Don’t Stop With Sunscreen
Besides sunscreen, there are other protective measures you can take to safeguard your skin. If you need to be outside for a while, seek the shade. Wear garments that provide a defense against the sun, too. A white T-shirt has an SPF of about 8, but many athletic brands now produce clothing that is protective against the sun’s harmful rays. This type of clothing will have a UPF (ultraviolet protection factor) number as opposed to an SPF (sun protection factor), but it means pretty much the same thing. Much of this clothing will have a UPF of 50, so it is an effective and wise choice for those days you plan on being outside a lot.

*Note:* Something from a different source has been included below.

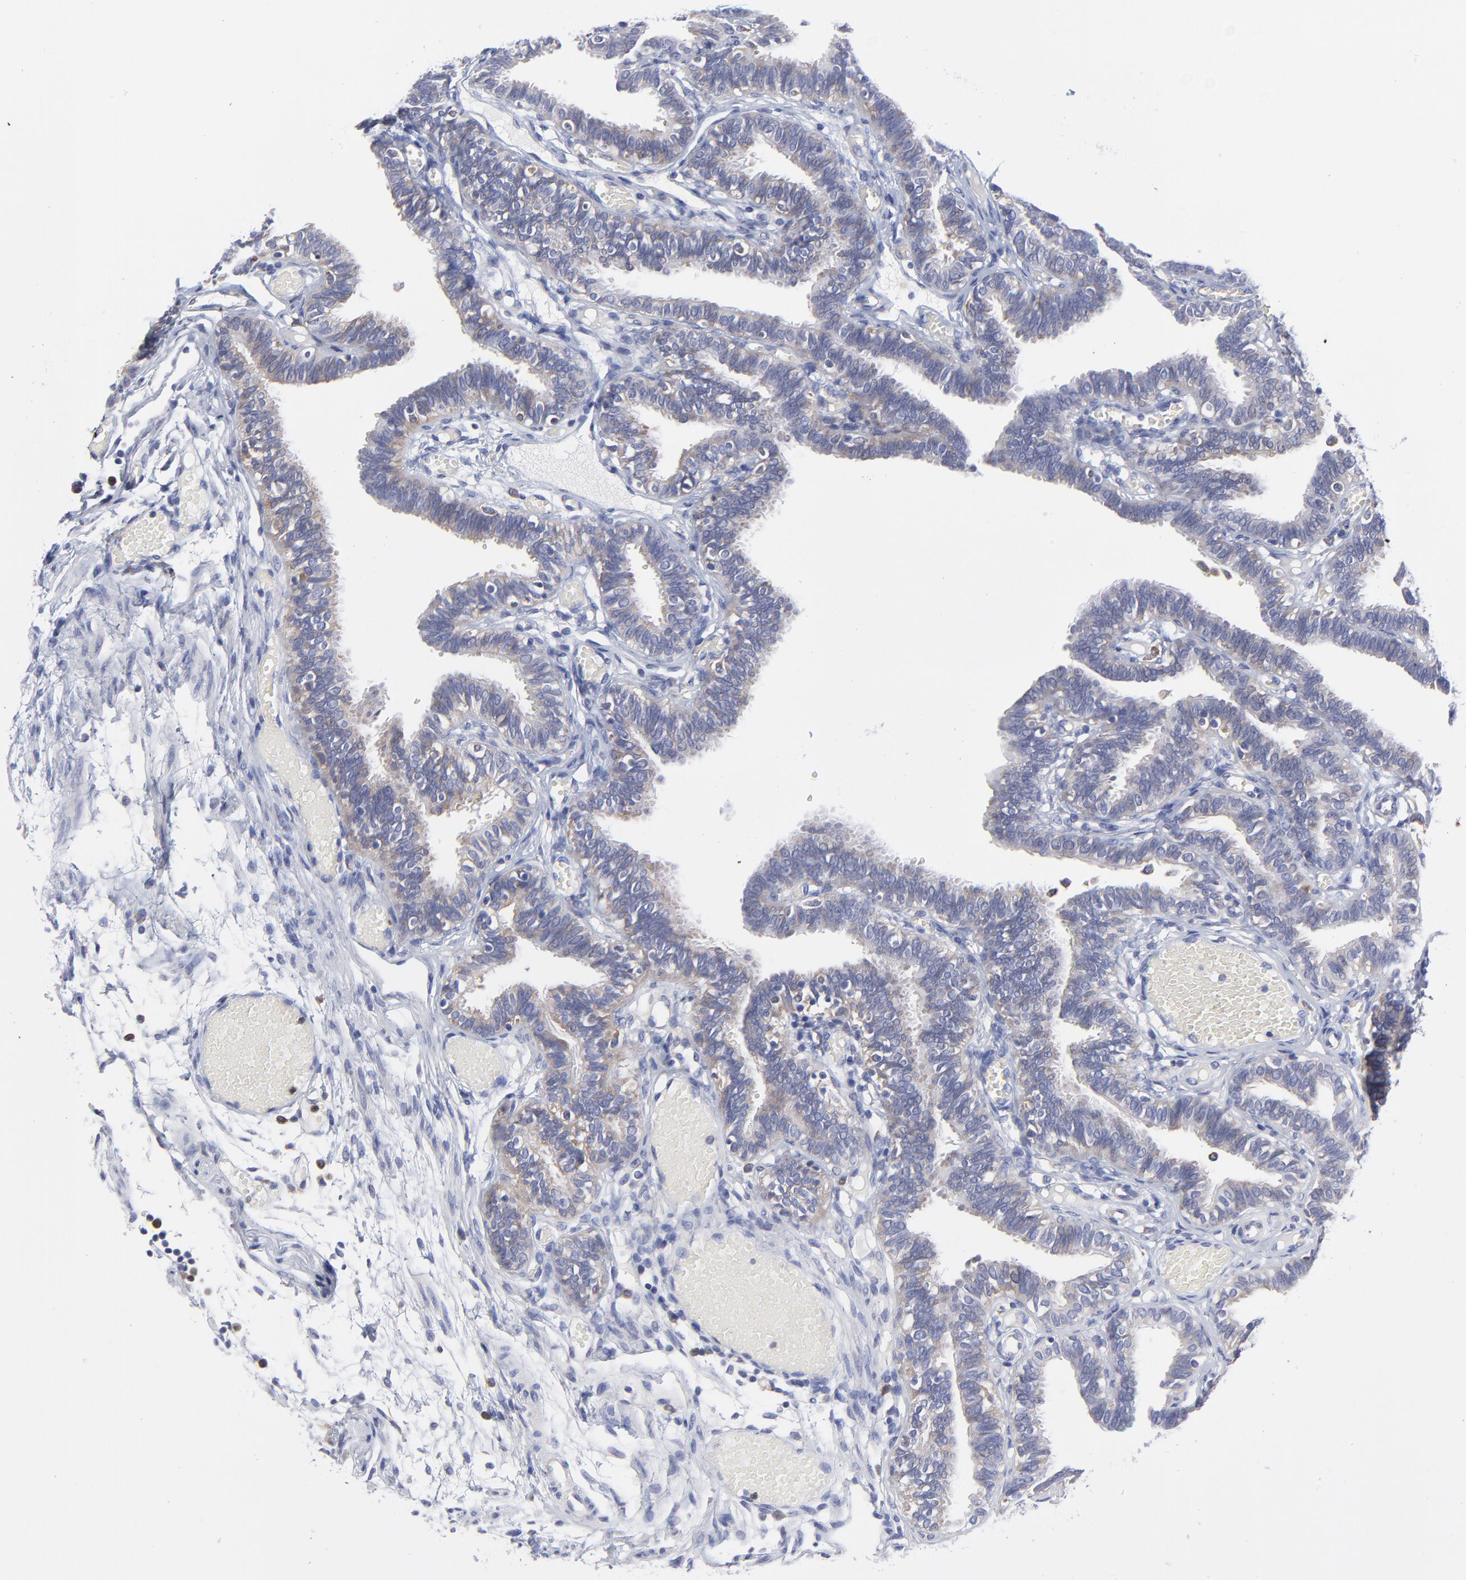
{"staining": {"intensity": "moderate", "quantity": ">75%", "location": "cytoplasmic/membranous"}, "tissue": "fallopian tube", "cell_type": "Glandular cells", "image_type": "normal", "snomed": [{"axis": "morphology", "description": "Normal tissue, NOS"}, {"axis": "topography", "description": "Fallopian tube"}], "caption": "A brown stain shows moderate cytoplasmic/membranous staining of a protein in glandular cells of benign human fallopian tube.", "gene": "MOSPD2", "patient": {"sex": "female", "age": 29}}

Don’t forget to protect your eyes, as well. While no one will recommend squirting sunscreen into your eyes, sunglasses are a good idea. Not all sunglasses are the same, though, so make sure your pair has UV protection to shield your precious peepers from the harmful rays that can cause cataracts or even melanoma of the retina. If you are out on the water, this becomes even more important because the sunlight reflects off the water, effectively doubling your sun exposure. A wide-brimmed hat is another accessory that will provide extra protection from the sun.
The bottom line? Protect yourself from the sun every day – period. The sun’s ultraviolet rays can cause permanent harm more quickly than you realize, and the damage is cumulative. Don’t risk it! Enjoy your time in sunny Central Florida wisely by applying sunscreen before you leave the house.